*** QUOTED PASSAGE ***

Our focus is to work at improving community knowledge and understanding of the programme. We have developed IEC material educating communities about the importance of booking early for ANC. We also want to support women to stay on treatment, so that they remain virally suppressed. Infant tracking and follow-up need to be intensified.
What role does eMTCT play (in your opinion) in the lives and well-being of women and children in general in the SA landscape?
It plays a huge role; through eMTCT women are put on lifelong treatment, and they become healthy and live longer, the country has fewer orphans. Mothers are there to work and look after their children. These are young women who are economically productive. For children, fewer children get the virus, and there is follow up and guidance on how to ensure the children remain negative. The maternal and infant mortality rates decline.
What would you like society to be more aware of when it comes to the work that you do?
Anova’s support to the DoH is very extensive; our teams are part of the eMTCT working group at Provincial and District level. We provide extensive training, mentoring and support to facility staff in the clinics. We assist in distributing the latest information/policies/guidelines to clinics. We support visits to ensure there is a good understanding and implementation of the guidelines. The team has extensive expertise in maternal and child health.
What is it about this programme that you are passionate about?

*** End of QUOTED PASSAGE ***

ACTIVITY
Please update the eMTCT interview text in the part that opens with "Our focus is" and closes with "mortality rates decline.", changing "women" to "mothers".

*** SUPPLIED RECORDS ***

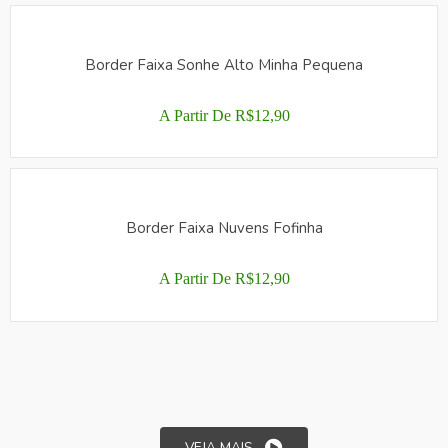
PRODUTO
ESCOLHIDAS
TEM
NA
VÁRIAS
PÁGINA
Border Faixa Sonhe Alto Minha Pequena
VARIANTES.
DO
AS
PRODUTO
OPÇÕES
A Partir De
R$
12,90
PODEM
ESTE
SER
PRODUTO
ESCOLHIDAS
TEM
NA
VÁRIAS
PÁGINA
Border Faixa Nuvens Fofinha
VARIANTES.
DO
AS
PRODUTO
OPÇÕES
A Partir De
R$
12,90
PODEM
ESTE
SER
PRODUTO
ESCOLHIDAS
TEM
NA
VÁRIAS
PÁGINA
VARIANTES.
DO
AS
PRODUTO
OPÇÕES
VEJA MAIS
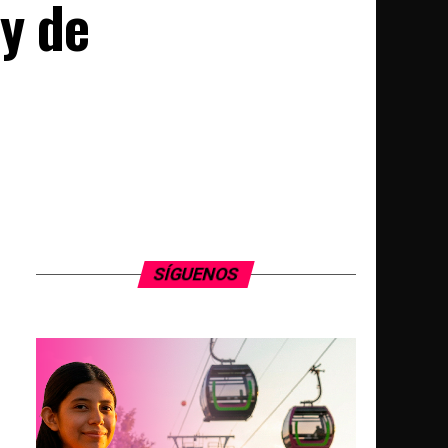
ey de
SÍGUENOS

*** End of SUPPLIED RECORDS ***

RESPONSE TO THIS TASK
Our focus is to work at improving community knowledge and understanding of the programme. We have developed IEC material educating communities about the importance of booking early for ANC. We also want to support mothers to stay on treatment, so that they remain virally suppressed. Infant tracking and follow-up need to be intensified.
What role does eMTCT play (in your opinion) in the lives and well-being of mothers and children in general in the SA landscape?
It plays a huge role; through eMTCT mothers are put on lifelong treatment, and they become healthy and live longer, the country has fewer orphans. Mothers are there to work and look after their children. These are young mothers who are economically productive. For children, fewer children get the virus, and there is follow up and guidance on how to ensure the children remain negative. The maternal and infant mortality rates decline.